--- TASK TO CARRY OUT ---
Transcribe the lines of the records starting with the one that has "text: (251, 278) -> (102, 83), moved" in it and ending with the last, and transcribe nothing else.

--- Object modification listings ---
________________

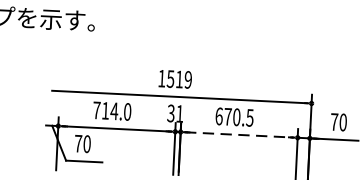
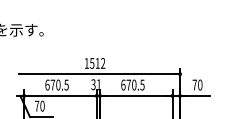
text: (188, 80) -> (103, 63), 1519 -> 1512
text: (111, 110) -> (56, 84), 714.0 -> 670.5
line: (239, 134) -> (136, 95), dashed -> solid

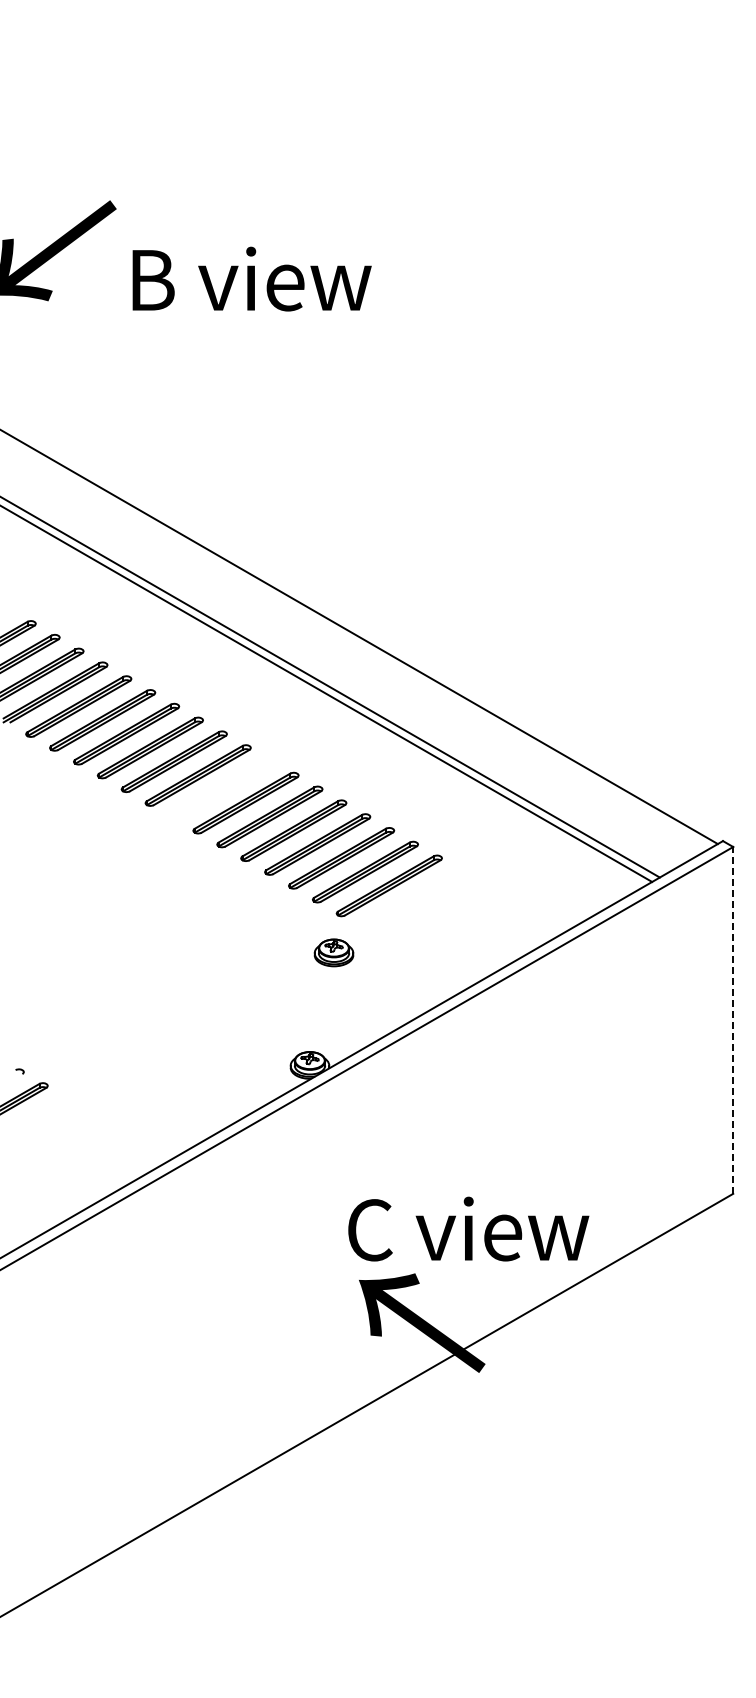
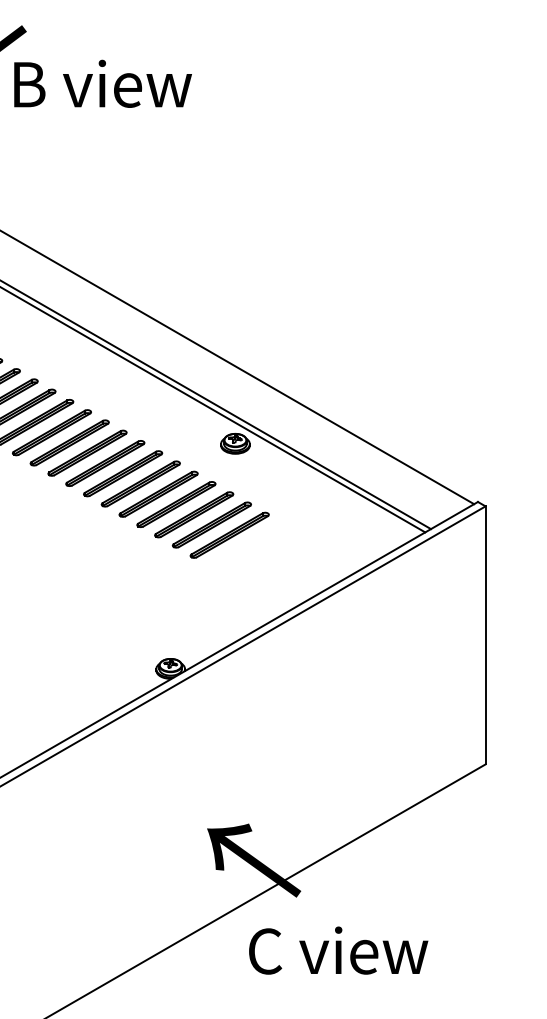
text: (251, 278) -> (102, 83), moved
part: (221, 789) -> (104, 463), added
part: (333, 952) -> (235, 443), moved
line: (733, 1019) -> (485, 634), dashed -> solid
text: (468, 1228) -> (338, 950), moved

________________

--- WRITTEN RESPONSE ---
text: (251, 278) -> (102, 83), moved
part: (221, 789) -> (104, 463), added
part: (333, 952) -> (235, 443), moved
line: (733, 1019) -> (485, 634), dashed -> solid
text: (468, 1228) -> (338, 950), moved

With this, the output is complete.